Lack of sufficient preparedness to respond to the pandemics in the hospitals was one of the challenges of HISs in the current study, which included the challenges such as inconsistency in university management units against COVID-19, contradictory instructions, weak inter-sectoral cooperation, lack of sufficient information about COVID-19, and lack of sufficient space to separate patients. These results tie well with previous studies. Peiffer-Smadja et al. reported a number of challenges that a hospital in French to respond to the COVID-19 outbreak, such as anticipating the increase of cases, managing healthcare workers’ anxiety, increased need for healthcare workers, many research and teaching activities, maintaining teaching activities, and real-time information of the healthcare workforce (19). Singer believed that there are serious gaps in responding to the COVID-19 pandemic even in developed countries. Reduced availability for health professionals, a long period of time needs to provide adequate supplies of effective vaccines for the Europe region alone, unreliability many of diagnostic tests and digital health solutions were a number of serious gaps (20). Shrestha et al. investigated nationwide preparedness for COVID-19 in Nepal’s hospitals. They found out 39.7% of the hospitals in the country admit patients with COVID-19. But, most of them are not well prepared for the management of these patients. For example, supply of personal protective equipment was inadequate in the hospitals (21). Patan hospitals (a city in Nepal) faced resource constraints during the COVID pandemic (22).
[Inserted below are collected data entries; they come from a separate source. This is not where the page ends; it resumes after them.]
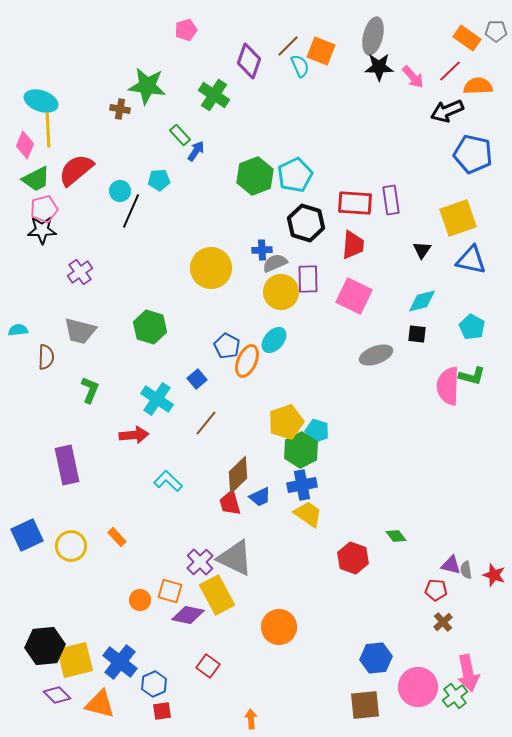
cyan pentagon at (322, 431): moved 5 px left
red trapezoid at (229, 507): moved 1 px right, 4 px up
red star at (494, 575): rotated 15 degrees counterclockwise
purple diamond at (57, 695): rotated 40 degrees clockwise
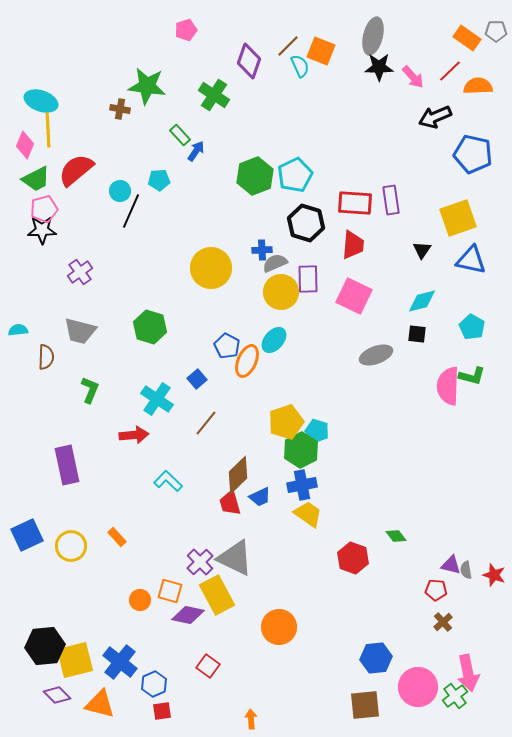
black arrow at (447, 111): moved 12 px left, 6 px down
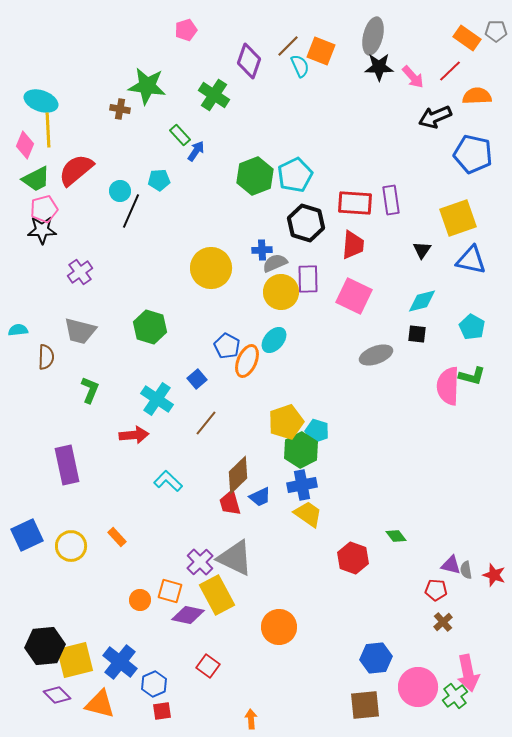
orange semicircle at (478, 86): moved 1 px left, 10 px down
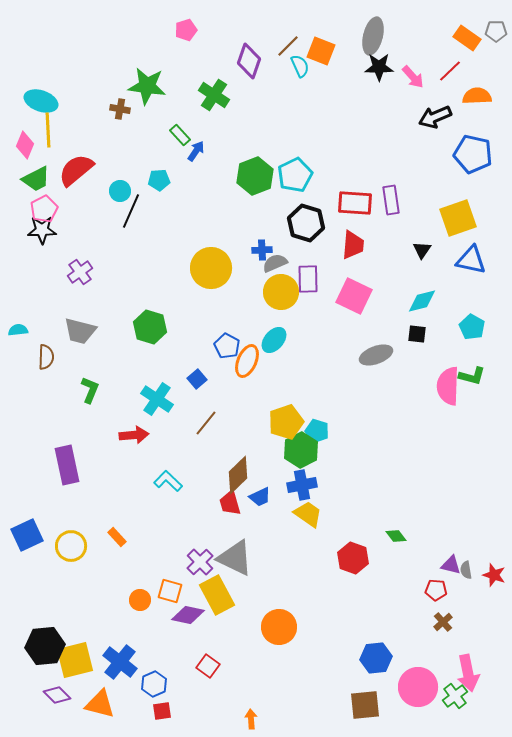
pink pentagon at (44, 209): rotated 12 degrees counterclockwise
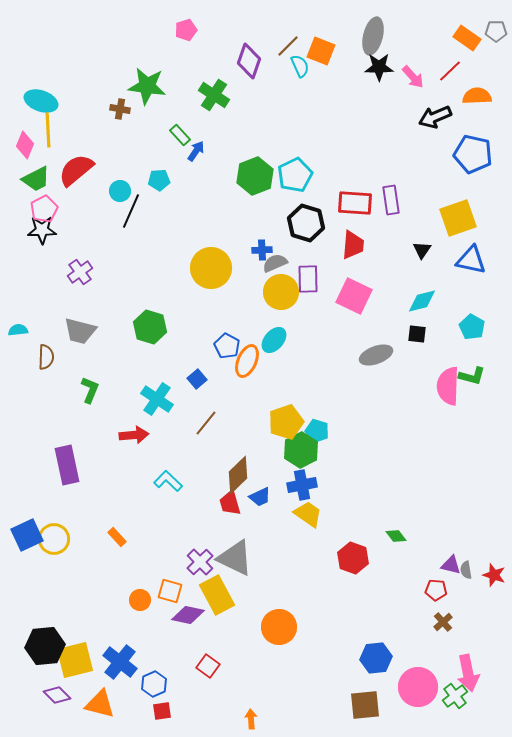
yellow circle at (71, 546): moved 17 px left, 7 px up
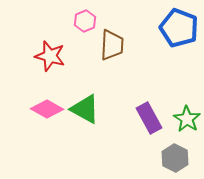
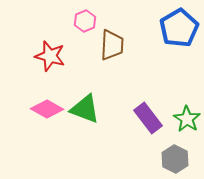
blue pentagon: rotated 21 degrees clockwise
green triangle: rotated 8 degrees counterclockwise
purple rectangle: moved 1 px left; rotated 8 degrees counterclockwise
gray hexagon: moved 1 px down
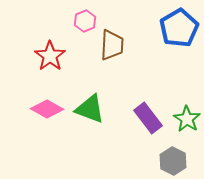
red star: rotated 20 degrees clockwise
green triangle: moved 5 px right
gray hexagon: moved 2 px left, 2 px down
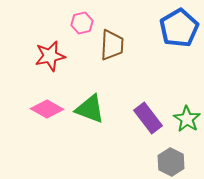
pink hexagon: moved 3 px left, 2 px down; rotated 10 degrees clockwise
red star: rotated 24 degrees clockwise
gray hexagon: moved 2 px left, 1 px down
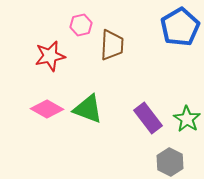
pink hexagon: moved 1 px left, 2 px down
blue pentagon: moved 1 px right, 1 px up
green triangle: moved 2 px left
gray hexagon: moved 1 px left
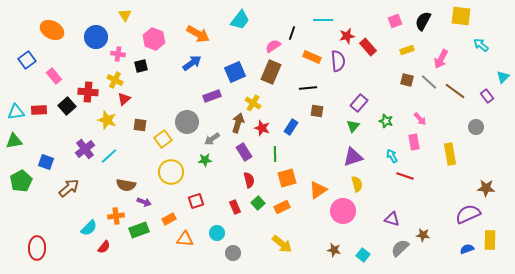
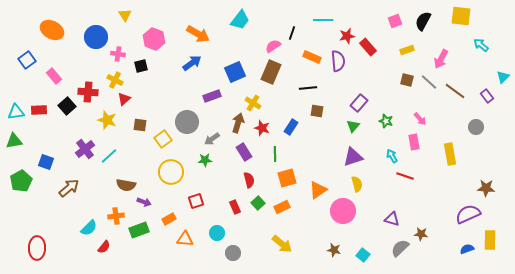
brown star at (423, 235): moved 2 px left, 1 px up
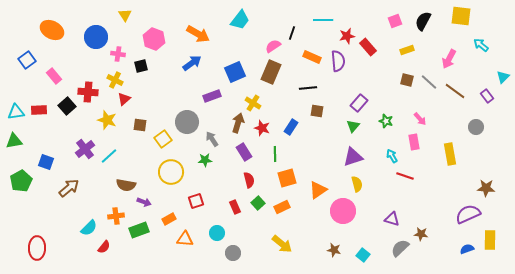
pink arrow at (441, 59): moved 8 px right
gray arrow at (212, 139): rotated 91 degrees clockwise
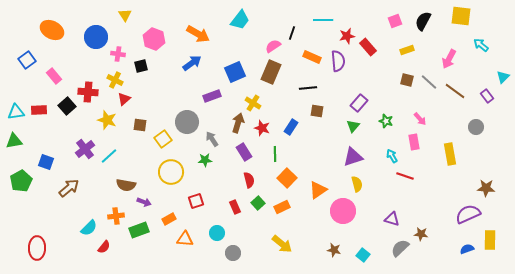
orange square at (287, 178): rotated 30 degrees counterclockwise
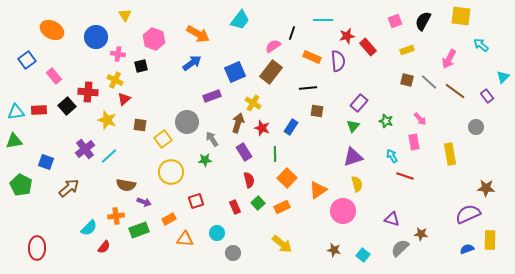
brown rectangle at (271, 72): rotated 15 degrees clockwise
green pentagon at (21, 181): moved 4 px down; rotated 15 degrees counterclockwise
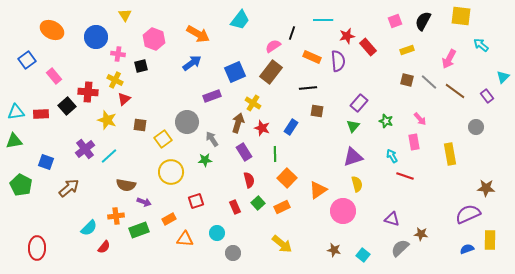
red rectangle at (39, 110): moved 2 px right, 4 px down
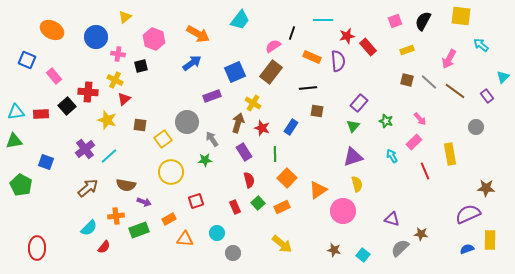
yellow triangle at (125, 15): moved 2 px down; rotated 24 degrees clockwise
blue square at (27, 60): rotated 30 degrees counterclockwise
pink rectangle at (414, 142): rotated 56 degrees clockwise
red line at (405, 176): moved 20 px right, 5 px up; rotated 48 degrees clockwise
brown arrow at (69, 188): moved 19 px right
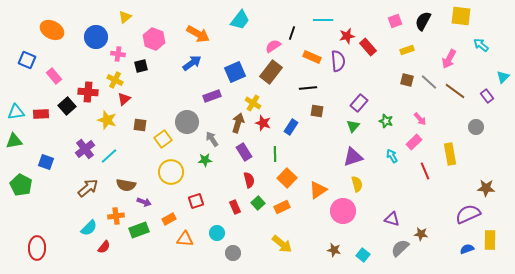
red star at (262, 128): moved 1 px right, 5 px up
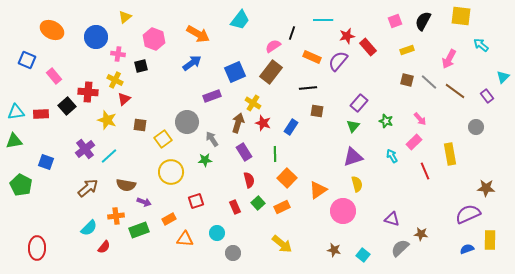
purple semicircle at (338, 61): rotated 135 degrees counterclockwise
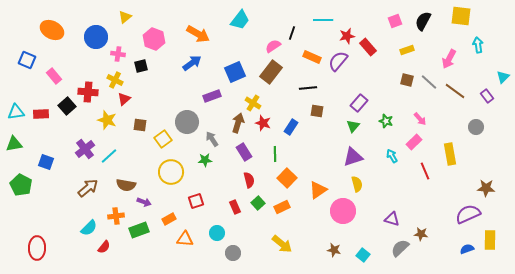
cyan arrow at (481, 45): moved 3 px left; rotated 42 degrees clockwise
green triangle at (14, 141): moved 3 px down
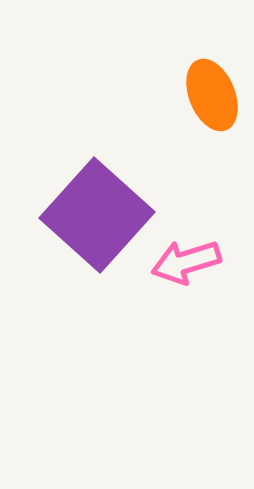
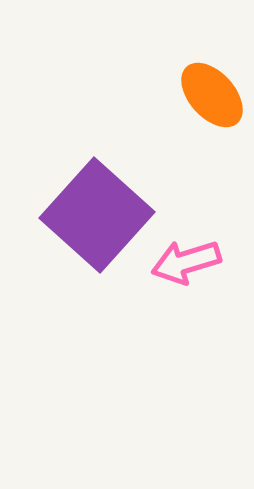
orange ellipse: rotated 20 degrees counterclockwise
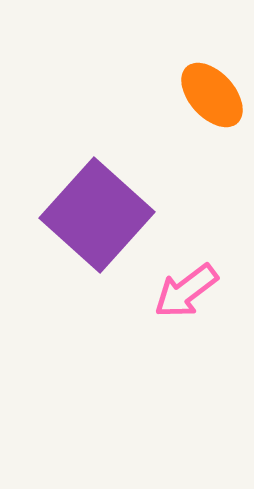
pink arrow: moved 29 px down; rotated 20 degrees counterclockwise
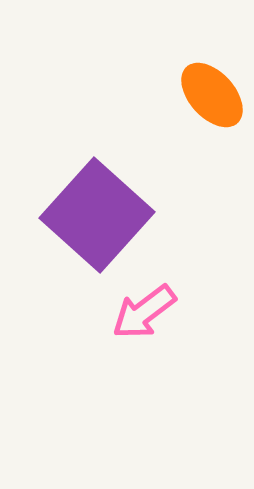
pink arrow: moved 42 px left, 21 px down
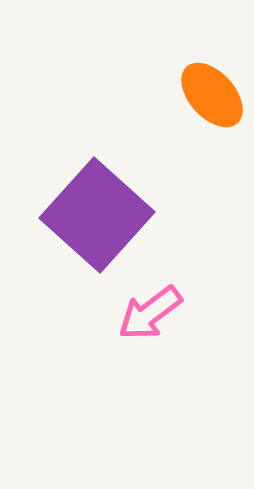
pink arrow: moved 6 px right, 1 px down
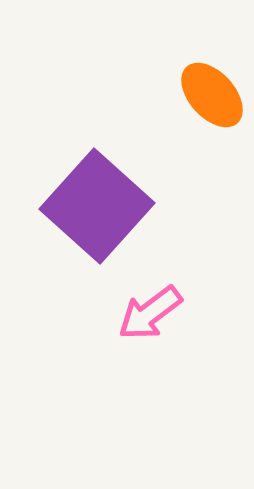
purple square: moved 9 px up
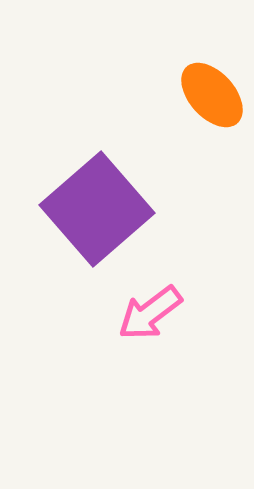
purple square: moved 3 px down; rotated 7 degrees clockwise
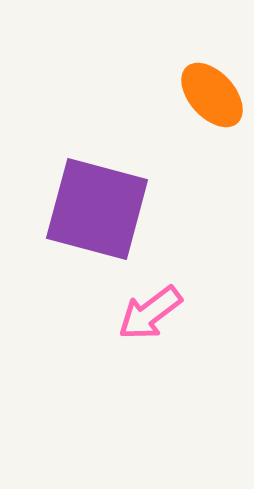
purple square: rotated 34 degrees counterclockwise
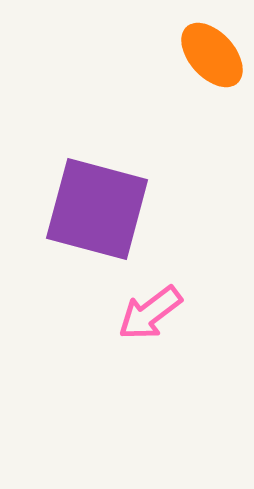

The low data quality of the MRs, such as incomplete primary diagnosis field and lack of clear instructions for assigning ICD-10 coding was another important challenge in our study. In line with our results, Pan American health organization (PAHO) reported that many organizations have swiftly adopted remote working arrangements (23). Meanwhile, the continuity and quality of statistical information reporting may be faced with exceptional conditions of controlling the performance of day-to-day operations underlying statistical reporting (24). In line with the previous studies, the participants in our study reported that rapid changes in governmental instructions for data management, including ICD 10 coding. Anderson et al. said that certifying deaths due to COVID-19 guidance might be updated, if necessary when clinical guidance on COVID-19 evolves (25). Kazemi-Arpanahi et al. believed that providing the data quality criteria in COVID-19 registry data elements and their values should be determined for reporting COVID-19. They developed a comprehensive COVID-19 registry that can provide an in-depth description of specific patient cohorts rather than delivering epidemiological data (26).

5.1. Conclusions

The findings of the current study, provide valuable scientific evidence for health information system challenge during the COVID-19 pandemic in Mashhad, which is the second-largest city of Iran as a developing country. It seems that reconstruction of health information systems, revision of medical record documentation processes, and holding training courses for users, and planning to deal with pandemics, human resource support programs are very necessary.